No novo livro, o tema é justamente a amizade de um jovem professor de Bogotá, Antonio Yammara, com um ex-presidiário, Ricardo Laverde, que conhece num bilhar. Ligado ao tráfico de drogas, o último é assassinado. Investigando o crime por conta própria, Yammara descobre mais coisas sobre o passado do amigo morto do que talvez desejasse. Nem alegoria, nem ensaio sociológico, O Ruído das Coisas ao Cair, segundo Vásquez, é ficção pura, desvinculada do realismo mágico do conterrâneo Gabriel García Márquez e próxima dos esforços dos americanos Philip Roth e Don DeLillo para entender o significado da História. A seguir, Vásquez fala dessas e de outras boas influências, como Saul Bellow, escritor nascido no Canadá e que viveu nos EUA, e afinidades eletivas, caso de Alan Pauls, argentino, e Javier Cercas, espanhol.

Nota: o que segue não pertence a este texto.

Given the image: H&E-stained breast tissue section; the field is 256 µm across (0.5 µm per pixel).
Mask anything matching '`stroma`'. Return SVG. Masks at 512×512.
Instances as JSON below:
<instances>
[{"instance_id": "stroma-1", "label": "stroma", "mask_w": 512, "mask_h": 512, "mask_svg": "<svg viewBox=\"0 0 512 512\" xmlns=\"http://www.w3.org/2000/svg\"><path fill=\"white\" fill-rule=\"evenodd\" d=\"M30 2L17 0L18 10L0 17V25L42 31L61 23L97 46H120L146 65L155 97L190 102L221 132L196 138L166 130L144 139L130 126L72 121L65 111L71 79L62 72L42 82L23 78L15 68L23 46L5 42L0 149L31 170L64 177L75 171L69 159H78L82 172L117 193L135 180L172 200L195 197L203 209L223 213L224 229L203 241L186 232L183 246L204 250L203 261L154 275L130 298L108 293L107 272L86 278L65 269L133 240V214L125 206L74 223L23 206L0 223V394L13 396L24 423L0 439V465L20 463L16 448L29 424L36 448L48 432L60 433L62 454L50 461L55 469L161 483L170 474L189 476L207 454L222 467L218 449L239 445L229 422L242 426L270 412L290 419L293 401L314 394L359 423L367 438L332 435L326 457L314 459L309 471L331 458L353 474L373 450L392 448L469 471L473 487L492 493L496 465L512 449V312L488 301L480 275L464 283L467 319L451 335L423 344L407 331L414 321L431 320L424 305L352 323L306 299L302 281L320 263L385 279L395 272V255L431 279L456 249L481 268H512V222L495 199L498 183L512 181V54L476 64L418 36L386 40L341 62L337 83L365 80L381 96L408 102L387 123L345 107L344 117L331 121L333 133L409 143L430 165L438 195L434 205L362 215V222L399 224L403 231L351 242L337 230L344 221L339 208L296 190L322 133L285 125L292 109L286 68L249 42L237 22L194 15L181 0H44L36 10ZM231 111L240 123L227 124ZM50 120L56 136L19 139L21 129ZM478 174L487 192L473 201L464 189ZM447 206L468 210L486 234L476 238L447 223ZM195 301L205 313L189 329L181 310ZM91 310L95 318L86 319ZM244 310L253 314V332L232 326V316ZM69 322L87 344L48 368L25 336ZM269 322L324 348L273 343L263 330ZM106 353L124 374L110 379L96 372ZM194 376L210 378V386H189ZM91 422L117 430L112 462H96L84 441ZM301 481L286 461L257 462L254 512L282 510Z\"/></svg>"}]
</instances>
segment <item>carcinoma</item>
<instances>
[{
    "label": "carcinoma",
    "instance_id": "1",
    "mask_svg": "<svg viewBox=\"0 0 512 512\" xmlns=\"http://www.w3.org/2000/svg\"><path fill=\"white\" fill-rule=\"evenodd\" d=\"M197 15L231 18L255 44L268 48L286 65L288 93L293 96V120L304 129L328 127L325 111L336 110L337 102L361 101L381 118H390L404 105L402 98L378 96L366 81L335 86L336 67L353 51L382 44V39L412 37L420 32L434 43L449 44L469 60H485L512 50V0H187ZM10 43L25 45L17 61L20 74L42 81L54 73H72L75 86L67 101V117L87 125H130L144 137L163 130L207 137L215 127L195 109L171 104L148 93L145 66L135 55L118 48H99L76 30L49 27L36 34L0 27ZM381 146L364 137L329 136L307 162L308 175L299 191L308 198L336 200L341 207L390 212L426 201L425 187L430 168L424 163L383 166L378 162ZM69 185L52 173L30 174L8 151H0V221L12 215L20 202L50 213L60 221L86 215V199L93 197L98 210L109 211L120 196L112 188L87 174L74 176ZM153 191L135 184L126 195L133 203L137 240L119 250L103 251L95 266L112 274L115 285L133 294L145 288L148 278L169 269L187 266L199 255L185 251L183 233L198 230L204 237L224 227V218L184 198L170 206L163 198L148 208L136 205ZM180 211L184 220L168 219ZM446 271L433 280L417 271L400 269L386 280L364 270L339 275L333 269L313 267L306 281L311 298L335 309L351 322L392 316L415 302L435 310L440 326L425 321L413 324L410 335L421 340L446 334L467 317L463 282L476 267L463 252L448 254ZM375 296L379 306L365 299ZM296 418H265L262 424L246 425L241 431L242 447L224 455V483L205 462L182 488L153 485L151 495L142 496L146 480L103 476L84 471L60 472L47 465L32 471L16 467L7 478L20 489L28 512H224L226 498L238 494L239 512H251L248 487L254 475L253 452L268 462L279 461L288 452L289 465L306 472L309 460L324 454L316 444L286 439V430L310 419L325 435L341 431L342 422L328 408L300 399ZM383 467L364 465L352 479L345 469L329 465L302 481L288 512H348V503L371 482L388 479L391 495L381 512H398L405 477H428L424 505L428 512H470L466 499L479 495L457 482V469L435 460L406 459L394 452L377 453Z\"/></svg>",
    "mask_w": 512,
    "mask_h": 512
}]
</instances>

O hipopótamo do zoológico do narcotraficante Pablo Escobar Gaviria, que cai morto e marca o início de seu romance, representa uma espécie de metáfora da vida em Bogotá nos anos 1980, uma vida associada ao narcotráfico, como você já observou. Acredita que tenha sido criado um gênero literário, o “narcorromance”, com livros como os de Fernando Vallejo, Laura Restrepo e agora O Ruído das Coisas ao Cair? Que tipo de identificação tem você com Vallejo e Restrepo?

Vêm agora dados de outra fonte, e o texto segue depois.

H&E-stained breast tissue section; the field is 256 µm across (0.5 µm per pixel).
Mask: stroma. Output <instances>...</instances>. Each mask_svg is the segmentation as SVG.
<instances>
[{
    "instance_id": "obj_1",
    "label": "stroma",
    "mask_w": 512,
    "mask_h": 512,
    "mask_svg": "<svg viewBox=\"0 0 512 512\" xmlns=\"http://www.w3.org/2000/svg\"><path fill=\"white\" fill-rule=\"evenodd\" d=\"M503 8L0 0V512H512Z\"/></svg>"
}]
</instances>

Deixemos claro: não acredito que esses sejam “narcorromances”. Laura Restrepo e Fernando Vallejo escreveram alguns dos romances mais importantes das últimas décadas na Colômbia: A Virgem dos Sicários e Leopardo ao Sol. Cada um a sua maneira, definiram uma certa visão a respeito do narcotráfico e suas influências, ocultas ou aparentes, na vida colombiana. Não são narcorromances: são romances inclassificáveis. Ampliaram nossa compreensão do fenômeno e sua relação com a vida privada – e esta é uma das coisas que quis fazer. Se obtive êxito, se meu romance amplia nosso entendimento sobre o narcotráfico e seu impacto na vida íntima das pessoas, se conquistou terrenos de nossa experiência antes não explorados, então não me preocupa muito a pergunta sobre os gêneros. Meu romance se sentiria honrado de estar numa família em que estão Restrepo e Vallejo.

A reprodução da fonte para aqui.